We know that $\int{adx}=ax+C$, $\int{\cos axdx}=\dfrac{\sin ax}{a}+C$. Let us use these results in equation (4).
\[\Rightarrow I=\dfrac{x}{2}\left( x+\dfrac{\sin 2x}{2} \right)-\int{\left( \dfrac{1}{2}\left( x+\dfrac{\sin 2x}{2} \right) \right)dx}\].
\[\Rightarrow I=\dfrac{x}{2}\left( x+\dfrac{\sin 2x}{2} \right)-\int{\left( \dfrac{1}{2}\left( \dfrac{2x+\sin 2x}{2} \right) \right)dx}\].
\[\Rightarrow I=\dfrac{x}{2}\left( x+\dfrac{\sin 2x}{2} \right)-\dfrac{1}{4}\int{\left( 2x+\sin 2x \right)dx}\] ---(5).
We know that $\int{axdx}=\dfrac{a{{x}^{2}}}{2}+C$, $\int{\sin axdx}=\dfrac{-\cos ax}{a}+C$. Let us use these results in equation (5).
\[\Rightarrow I=\dfrac{x}{2}\left( x+\dfrac{\sin 2x}{2} \right)-\dfrac{1}{4}\left( \dfrac{2{{x}^{2}}}{2}-\dfrac{\cos 2x}{2} \right)+C\].
\[\Rightarrow I=\dfrac{{{x}^{2}}}{2}+\dfrac{x\sin 2x}{4}-\dfrac{{{x}^{2}}}{4}+\dfrac{\cos 2x}{8}+C\].
\[\Rightarrow I=\dfrac{{{x}^{2}}}{4}+\dfrac{x\sin 2x}{4}+\dfrac{\cos 2x}{8}+C\].

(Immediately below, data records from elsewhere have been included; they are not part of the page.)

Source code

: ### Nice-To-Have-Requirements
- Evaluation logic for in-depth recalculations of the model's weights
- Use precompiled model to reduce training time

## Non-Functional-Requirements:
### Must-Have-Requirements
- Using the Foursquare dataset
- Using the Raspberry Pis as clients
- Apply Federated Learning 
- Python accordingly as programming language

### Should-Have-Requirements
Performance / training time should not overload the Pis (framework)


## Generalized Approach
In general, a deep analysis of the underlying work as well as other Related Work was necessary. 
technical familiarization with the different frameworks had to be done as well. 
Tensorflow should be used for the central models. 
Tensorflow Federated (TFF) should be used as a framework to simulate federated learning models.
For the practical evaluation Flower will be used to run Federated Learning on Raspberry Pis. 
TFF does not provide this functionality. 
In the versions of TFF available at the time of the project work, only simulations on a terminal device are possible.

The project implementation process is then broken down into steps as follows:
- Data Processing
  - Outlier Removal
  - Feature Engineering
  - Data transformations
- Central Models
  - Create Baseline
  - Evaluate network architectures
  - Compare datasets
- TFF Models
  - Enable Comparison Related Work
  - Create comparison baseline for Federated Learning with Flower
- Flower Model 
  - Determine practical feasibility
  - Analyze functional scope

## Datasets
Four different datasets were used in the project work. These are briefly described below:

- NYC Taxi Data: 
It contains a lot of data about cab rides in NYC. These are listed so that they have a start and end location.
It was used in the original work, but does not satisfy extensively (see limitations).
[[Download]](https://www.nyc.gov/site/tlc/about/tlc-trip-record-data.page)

$\therefore $ We have found the result of integration of the function $x.{{\cos }^{2}}x$ as \[\dfrac{{{x}^{2}}}{4}+\dfrac{x\sin 2x}{4}+\dfrac{\cos 2x}{8}+C\].

Note:
We can see that the given problem contains a huge amount of calculation, so we need to perform each step carefully to avoid confusion and calculation mistakes. We should not forget to add constant integration while solving this type of problem as this is the common mistake done by students. Similarly, we can expect problems to find the value of the definite integral $\int\limits_{0}^{\dfrac{\pi }{2}}{x.{{\cos }^{2}}xdx}$.